The first time I heard the word "wonky" was in the remake of The Fugitive with Tommy Lee Jones and Harrison Ford. One of Jones' fellow marshals said that something was "wonky" about the Kimball case, and Jones complained about the use of words he didn't know. Yet he too knew that something was wrong, and he knew it in a way that he could not explain.
My main character, Maven Morrigan, calls that kind of knowing her Bump of Direction, which does not so much orient her as to north and south, but gives her wonk--the knowing that comes from nowhere. Where is the place of knowing? Know-where? There is a collective unconscious, a oneness of All That Is, of which each of us is a node, a part, a connection, a neuron.
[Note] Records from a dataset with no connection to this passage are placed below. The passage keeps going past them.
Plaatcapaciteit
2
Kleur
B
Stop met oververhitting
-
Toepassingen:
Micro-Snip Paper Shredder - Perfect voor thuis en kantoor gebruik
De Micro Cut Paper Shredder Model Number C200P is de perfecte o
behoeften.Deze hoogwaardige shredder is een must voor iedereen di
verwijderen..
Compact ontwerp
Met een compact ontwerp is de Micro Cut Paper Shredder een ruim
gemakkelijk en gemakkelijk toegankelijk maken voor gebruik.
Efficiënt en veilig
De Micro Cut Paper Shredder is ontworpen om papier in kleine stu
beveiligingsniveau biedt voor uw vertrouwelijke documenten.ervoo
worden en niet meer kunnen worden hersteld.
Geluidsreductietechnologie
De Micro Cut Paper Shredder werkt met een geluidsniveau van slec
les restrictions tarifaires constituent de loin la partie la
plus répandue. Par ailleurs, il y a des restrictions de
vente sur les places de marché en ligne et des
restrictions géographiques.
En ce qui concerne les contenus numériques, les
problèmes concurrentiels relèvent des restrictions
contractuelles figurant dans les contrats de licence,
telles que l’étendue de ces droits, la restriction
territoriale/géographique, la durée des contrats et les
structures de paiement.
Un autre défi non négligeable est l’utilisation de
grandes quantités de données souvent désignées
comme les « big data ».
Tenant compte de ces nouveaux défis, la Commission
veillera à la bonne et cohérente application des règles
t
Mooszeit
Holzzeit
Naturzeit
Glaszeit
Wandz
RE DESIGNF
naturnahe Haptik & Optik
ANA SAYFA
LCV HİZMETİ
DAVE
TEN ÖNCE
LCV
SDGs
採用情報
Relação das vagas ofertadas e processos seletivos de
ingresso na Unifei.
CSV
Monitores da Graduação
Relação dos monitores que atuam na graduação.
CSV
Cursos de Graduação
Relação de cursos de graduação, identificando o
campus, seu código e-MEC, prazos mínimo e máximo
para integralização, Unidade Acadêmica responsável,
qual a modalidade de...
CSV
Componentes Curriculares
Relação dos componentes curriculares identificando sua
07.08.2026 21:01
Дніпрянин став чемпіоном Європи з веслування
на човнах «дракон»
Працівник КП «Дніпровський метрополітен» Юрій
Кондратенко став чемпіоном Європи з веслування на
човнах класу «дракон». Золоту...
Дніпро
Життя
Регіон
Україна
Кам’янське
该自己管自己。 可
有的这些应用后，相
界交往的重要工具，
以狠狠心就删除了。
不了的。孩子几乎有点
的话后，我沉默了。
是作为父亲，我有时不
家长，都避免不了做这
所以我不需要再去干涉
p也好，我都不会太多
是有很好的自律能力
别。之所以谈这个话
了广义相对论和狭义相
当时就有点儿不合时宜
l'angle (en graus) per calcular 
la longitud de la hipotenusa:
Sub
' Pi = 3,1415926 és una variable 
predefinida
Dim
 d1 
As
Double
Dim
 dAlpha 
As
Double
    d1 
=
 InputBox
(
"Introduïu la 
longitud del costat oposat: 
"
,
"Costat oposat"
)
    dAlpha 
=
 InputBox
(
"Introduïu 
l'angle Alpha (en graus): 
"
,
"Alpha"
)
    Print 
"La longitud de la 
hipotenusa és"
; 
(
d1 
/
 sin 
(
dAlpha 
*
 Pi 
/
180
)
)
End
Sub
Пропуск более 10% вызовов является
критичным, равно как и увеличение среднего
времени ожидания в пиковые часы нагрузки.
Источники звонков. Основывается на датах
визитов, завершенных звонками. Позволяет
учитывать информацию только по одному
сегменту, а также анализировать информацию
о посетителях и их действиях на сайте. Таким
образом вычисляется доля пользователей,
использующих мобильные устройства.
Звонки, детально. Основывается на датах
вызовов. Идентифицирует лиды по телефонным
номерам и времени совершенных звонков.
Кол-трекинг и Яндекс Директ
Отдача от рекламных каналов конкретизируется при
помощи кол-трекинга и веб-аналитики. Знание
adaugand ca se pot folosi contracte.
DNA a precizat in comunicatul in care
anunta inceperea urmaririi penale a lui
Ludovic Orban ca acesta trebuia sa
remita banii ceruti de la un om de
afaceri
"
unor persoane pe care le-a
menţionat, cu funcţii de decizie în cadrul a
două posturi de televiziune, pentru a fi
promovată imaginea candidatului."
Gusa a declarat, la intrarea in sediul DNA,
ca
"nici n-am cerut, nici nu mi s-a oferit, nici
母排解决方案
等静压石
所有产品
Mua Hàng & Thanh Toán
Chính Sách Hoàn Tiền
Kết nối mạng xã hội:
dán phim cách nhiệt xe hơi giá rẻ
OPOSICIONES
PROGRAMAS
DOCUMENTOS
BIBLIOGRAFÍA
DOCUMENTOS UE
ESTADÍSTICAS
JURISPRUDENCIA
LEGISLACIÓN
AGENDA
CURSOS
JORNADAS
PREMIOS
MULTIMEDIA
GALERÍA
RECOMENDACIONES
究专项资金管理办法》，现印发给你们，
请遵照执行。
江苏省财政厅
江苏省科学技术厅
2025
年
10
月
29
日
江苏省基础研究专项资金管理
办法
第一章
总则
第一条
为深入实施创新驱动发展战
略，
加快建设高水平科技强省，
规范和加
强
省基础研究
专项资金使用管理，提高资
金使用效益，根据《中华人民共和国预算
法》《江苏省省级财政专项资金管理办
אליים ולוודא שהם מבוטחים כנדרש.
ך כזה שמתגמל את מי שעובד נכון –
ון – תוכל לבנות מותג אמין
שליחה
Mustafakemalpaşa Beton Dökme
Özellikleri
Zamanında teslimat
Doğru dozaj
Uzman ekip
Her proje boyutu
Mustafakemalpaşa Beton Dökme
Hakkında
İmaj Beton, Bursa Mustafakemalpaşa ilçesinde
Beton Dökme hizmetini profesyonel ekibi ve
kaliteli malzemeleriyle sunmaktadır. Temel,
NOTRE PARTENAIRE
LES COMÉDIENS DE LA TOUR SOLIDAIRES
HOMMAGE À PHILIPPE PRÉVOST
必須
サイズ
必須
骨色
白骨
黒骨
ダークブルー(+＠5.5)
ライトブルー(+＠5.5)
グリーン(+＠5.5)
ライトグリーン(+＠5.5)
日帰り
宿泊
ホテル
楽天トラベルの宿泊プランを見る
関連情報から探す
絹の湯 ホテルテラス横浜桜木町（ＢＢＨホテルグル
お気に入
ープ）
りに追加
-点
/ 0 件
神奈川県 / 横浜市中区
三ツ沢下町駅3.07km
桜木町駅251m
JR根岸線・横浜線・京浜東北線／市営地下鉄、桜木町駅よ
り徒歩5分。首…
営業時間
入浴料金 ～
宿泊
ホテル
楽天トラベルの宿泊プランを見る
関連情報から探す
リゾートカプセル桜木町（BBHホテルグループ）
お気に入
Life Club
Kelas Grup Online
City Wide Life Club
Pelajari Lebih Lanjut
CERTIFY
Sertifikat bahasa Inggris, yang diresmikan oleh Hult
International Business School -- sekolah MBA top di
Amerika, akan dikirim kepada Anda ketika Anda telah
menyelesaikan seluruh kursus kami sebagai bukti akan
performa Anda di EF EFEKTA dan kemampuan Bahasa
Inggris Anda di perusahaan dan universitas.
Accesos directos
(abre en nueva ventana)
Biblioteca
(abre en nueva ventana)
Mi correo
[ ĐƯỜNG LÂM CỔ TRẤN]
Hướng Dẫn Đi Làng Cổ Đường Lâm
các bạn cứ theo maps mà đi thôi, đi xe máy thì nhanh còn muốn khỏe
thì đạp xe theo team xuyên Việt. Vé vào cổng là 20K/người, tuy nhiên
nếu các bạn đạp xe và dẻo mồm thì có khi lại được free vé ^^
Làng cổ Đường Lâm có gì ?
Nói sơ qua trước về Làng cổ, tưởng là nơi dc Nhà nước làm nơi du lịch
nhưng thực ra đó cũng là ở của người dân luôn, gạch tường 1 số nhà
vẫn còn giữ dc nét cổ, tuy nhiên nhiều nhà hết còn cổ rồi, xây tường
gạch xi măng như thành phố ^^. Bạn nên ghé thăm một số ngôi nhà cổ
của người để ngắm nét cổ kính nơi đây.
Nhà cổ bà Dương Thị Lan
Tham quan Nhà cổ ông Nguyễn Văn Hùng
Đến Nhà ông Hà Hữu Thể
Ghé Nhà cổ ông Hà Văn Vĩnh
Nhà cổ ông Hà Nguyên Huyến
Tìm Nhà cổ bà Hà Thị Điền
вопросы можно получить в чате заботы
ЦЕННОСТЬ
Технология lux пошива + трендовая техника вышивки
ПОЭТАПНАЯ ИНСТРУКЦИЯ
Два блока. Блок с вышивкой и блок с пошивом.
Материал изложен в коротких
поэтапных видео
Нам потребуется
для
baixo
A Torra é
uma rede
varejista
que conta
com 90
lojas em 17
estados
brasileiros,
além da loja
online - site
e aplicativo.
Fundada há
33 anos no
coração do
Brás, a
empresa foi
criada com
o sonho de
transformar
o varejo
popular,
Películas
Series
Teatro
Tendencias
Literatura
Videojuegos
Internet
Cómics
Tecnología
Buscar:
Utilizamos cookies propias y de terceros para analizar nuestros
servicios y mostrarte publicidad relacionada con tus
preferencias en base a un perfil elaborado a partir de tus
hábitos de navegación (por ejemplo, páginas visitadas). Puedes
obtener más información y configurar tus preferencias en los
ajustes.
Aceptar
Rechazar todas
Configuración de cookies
Just as our brains are networks of neurons and synapses, and our thoughts are electrical charges that make repeated patterns across these networks, we ourselves are synapses in the consciousness of the Universe. We have our educated intelligence, that which we have learned from our shared reality, and we have wonk, that backflow of information that comes, not from the space outside our skin, but from the inner connection to the Universe, the Inner Being, the Higher Power...pick the name that works for you.
Wonk is the muse. Wonk is the information from the still small voice. Wonk is the knowing that passes understanding, but is nevertheless true. The information that comes intuitively is often hard to understand and apply, yet its truth is undeniable. A collection of information seems wonky when a piece or two is missing, or where the mental image of the puzzle box does not match the picture that the puzzle pieces make.
Making use of wonk is more difficult, unless you trust yourself and are not paranoid about getting intuitive information. Following a hunch, making some space for allowing wonky information to come is a new habit I intend to pursue. Kurt Goedel proved that you can't make a closed and internally consistent mathematical model that will explain everything. Some things just don't add up...and that's where the wonk comes in. Pay attention to it, because that's how you find the corners of the puzzle.